### Your task
Each line below from the one containing "gli strumenti di" through the one containing "i marketing si" should be output exactly as it stands, and no other line should appear.

### Records for the task
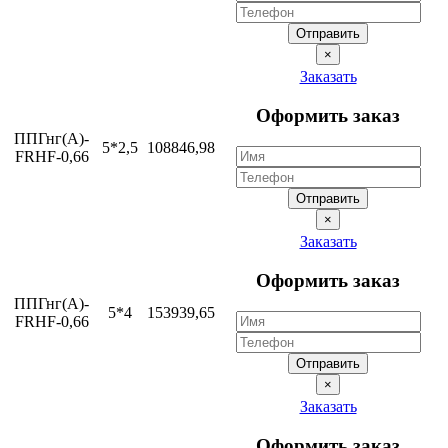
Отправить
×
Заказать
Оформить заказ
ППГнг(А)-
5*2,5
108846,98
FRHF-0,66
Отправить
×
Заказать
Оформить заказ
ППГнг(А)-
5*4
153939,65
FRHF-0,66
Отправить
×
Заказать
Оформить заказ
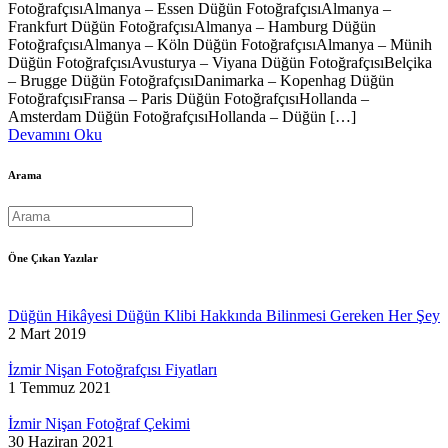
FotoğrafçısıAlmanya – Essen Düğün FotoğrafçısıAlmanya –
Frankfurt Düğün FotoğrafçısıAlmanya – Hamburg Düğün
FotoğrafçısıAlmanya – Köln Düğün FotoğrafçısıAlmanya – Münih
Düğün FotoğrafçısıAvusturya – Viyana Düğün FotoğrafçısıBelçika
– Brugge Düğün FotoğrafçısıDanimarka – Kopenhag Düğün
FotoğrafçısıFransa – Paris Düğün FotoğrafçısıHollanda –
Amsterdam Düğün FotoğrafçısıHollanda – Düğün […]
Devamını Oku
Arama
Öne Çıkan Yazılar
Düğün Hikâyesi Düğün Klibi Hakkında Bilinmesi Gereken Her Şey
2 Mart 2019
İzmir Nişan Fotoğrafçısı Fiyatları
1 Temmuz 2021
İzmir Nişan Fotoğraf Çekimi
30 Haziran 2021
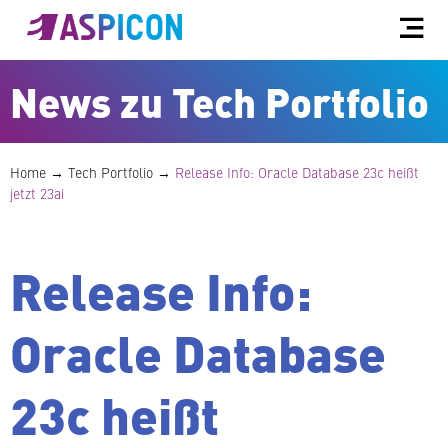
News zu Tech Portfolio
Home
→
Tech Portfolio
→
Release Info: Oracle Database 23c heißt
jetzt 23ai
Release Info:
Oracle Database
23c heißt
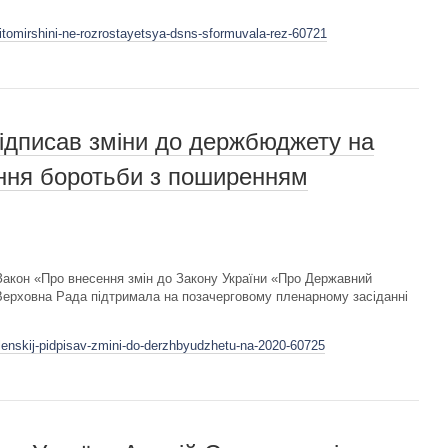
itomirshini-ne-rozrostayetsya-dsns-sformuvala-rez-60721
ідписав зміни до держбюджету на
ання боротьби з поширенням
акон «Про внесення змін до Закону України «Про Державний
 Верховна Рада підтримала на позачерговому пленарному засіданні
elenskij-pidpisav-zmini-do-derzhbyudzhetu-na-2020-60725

* * *

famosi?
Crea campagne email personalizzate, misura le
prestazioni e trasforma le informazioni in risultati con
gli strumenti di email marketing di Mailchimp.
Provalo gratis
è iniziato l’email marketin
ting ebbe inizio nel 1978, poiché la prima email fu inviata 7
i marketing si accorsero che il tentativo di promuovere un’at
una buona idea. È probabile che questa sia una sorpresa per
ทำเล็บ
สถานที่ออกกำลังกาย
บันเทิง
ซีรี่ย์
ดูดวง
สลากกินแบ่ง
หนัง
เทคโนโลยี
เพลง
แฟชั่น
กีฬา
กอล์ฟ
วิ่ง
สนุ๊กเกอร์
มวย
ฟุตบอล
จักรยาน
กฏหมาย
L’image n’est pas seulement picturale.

* * *

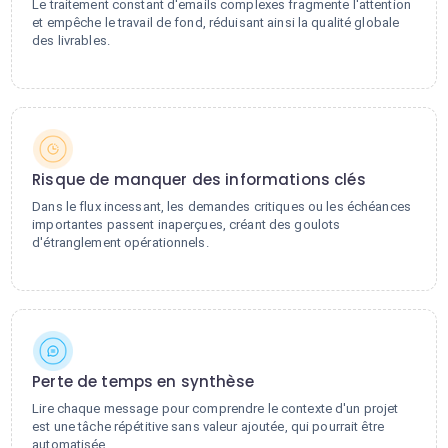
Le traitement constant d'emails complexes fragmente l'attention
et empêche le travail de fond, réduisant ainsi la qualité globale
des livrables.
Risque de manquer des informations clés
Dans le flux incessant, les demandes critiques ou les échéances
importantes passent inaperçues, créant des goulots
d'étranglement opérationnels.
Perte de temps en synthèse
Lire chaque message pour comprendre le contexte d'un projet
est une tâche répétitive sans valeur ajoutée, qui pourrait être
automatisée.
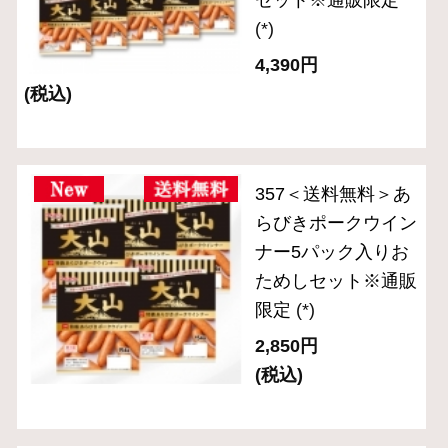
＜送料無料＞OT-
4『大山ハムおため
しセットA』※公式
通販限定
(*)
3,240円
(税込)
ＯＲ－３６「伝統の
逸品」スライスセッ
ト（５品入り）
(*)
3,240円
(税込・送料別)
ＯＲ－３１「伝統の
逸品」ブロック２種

### Result of this exercise
gli strumenti di email marketing di Mailchimp.
Provalo gratis
è iniziato l’email marketin
ting ebbe inizio nel 1978, poiché la prima email fu inviata 7
i marketing si accorsero che il tentativo di promuovere un’at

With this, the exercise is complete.